**Stored data**
++++

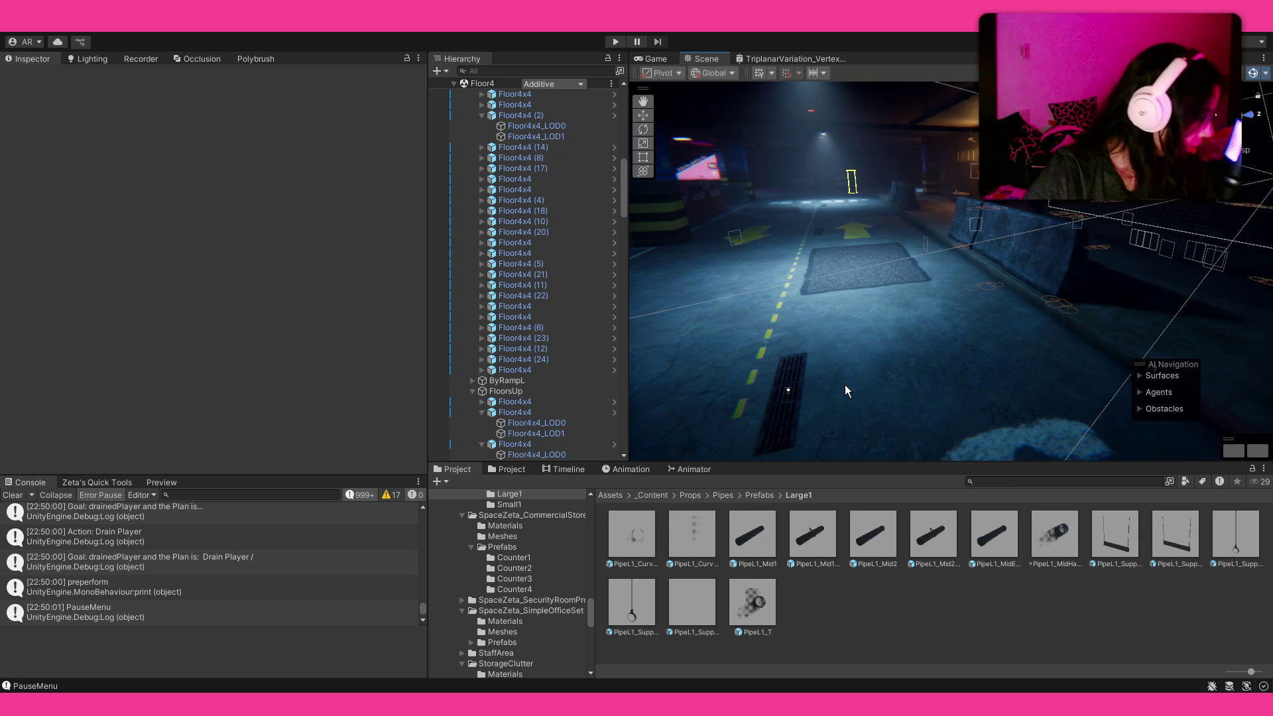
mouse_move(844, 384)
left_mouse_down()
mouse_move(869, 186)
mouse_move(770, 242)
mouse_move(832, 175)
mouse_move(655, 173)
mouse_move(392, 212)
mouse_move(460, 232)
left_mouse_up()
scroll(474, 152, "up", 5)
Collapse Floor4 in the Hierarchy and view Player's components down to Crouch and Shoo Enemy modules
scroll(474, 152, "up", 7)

++++

**Task statement**
The answer must be every line of the data that contains the word "scroll".

**Response**
scroll(474, 152, "up", 5)
scroll(474, 152, "up", 7)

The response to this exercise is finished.